When the monsoon arrived, the Kwai and its tributaries became loaded with cholera bacteria. Urquhart contracted the disease. He was isolated in the “death tent” and was the only survivor. He was then sent to Chungkai, a large hospital camp. Besides cholera, he had dysentery, beriberi and malaria and had lost the use of his legs.

He was examined by Colonel (Weary) Dunlop, an Australian doctor, who intervened with the Japanese constantly on behalf of his patients, at the risk of being executed, and has been credited with saving countless lives. After six months of treatment and rehabilitation, Urquhart was sent to the River Valley Road Camp in Singapore City.
In September 1944, together with 900 other British PoWs, Urquhart was herded aboard the cargo vessel Kachidoki Maru. He said afterwards that nothing that he had experienced in the camps had prepared him for the conditions on one of the Japanese “hellships”. Inside the hold, it was standing room only and there were no lavatory facilities. In the hot, dark, fetid atmosphere, men were driven mad by thirst. Cannibalism and even vampirism were not unknown.
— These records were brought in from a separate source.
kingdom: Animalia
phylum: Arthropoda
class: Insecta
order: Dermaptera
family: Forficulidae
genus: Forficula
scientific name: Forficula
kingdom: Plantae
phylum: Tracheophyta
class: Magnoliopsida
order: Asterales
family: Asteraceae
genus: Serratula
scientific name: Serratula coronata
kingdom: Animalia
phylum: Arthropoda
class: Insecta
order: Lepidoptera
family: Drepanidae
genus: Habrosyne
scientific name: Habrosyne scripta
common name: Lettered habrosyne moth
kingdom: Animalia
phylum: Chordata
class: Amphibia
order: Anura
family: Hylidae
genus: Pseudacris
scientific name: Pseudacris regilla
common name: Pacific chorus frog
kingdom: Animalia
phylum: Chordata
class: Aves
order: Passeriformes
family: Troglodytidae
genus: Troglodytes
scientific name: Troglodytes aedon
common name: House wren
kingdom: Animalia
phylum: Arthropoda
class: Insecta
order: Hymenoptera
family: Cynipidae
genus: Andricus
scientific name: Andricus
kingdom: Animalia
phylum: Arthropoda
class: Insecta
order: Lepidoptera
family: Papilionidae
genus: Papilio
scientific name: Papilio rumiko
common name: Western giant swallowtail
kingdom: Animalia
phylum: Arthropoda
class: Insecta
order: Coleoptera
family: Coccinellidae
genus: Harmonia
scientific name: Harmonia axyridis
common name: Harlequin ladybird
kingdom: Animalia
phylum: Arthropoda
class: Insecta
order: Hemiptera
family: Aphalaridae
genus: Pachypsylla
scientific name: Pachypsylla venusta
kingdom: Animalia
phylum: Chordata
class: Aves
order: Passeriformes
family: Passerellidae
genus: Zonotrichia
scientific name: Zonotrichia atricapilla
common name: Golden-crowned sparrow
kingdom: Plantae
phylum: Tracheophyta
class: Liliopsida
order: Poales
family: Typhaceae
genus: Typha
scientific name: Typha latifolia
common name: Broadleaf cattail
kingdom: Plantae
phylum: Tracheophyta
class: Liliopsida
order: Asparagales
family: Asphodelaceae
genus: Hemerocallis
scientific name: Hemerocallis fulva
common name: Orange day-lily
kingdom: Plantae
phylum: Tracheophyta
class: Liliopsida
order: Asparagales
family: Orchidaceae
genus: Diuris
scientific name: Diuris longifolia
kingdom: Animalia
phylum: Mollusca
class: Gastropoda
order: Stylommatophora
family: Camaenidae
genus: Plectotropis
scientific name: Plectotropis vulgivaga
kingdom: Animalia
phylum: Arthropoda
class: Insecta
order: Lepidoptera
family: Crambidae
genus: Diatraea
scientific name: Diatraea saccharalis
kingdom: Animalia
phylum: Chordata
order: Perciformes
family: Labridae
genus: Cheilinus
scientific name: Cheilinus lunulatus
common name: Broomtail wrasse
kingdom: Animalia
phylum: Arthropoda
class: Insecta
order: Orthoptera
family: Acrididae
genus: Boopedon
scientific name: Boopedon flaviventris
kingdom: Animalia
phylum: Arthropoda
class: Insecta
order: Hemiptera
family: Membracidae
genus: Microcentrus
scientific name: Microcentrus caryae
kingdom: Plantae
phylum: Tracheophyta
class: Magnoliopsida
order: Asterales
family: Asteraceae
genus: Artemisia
Six days out of Singapore, the ship, part of a convoy, collided with an oil tanker which had been torpedoed and set on fire. There were no red crosses on the ship to indicate that PoWs were on board. That night, Kachidoki Maru was torpedoed by the American submarine Pampanito and sank within 15 minutes.
Water flooded the hold and Urquhart was washed over the side. The sea was thick with burning oil from other sinkings in the convoy. More than 240 of his comrades died that night. There were terrible scenes as men fought for a piece of driftwood that would support them. Urquhart found a one-man raft. By the fifth day, he was badly burned and unable to see. His eyes had been seared by the strength of the sun.

He was picked up, barely conscious, by a Japanese whaling ship and dropped off at Hainan Island. There, he and other prisoners who had survived the sinkings were paraded naked through the village. In mid-September he was taken by stretcher and lowered into the hold of another “hellship”.

Again the convoy was attacked by submarines, but after an 11-day voyage they reached Japan. Urquhart was put to work in a coal mine at Omuta. By that time he could hardly stand and scarcely knew his own name.

Dr Mathieson, a Scot serving in the RAMC, persuaded the Japanese to move Urquhart to the camp hospital, where he worked as an orderly. The doctor’s courage, dedication and skill saved Urquhart’s life and that of many others.

His camp was 10 miles from Nagasaki, and when the atom bomb was dropped on the city, his shrunken frame was knocked sideways by the blast. For several days he and his comrades feared that the Japanese would massacre them to destroy the evidence of their atrocities, but on August 21 1945 the camp commander announced the end of the war and the British gradually took over.
Read the whole thing, especially the post war portion.

On days when you think you just have it hard, think of Alistair. It is never that bad.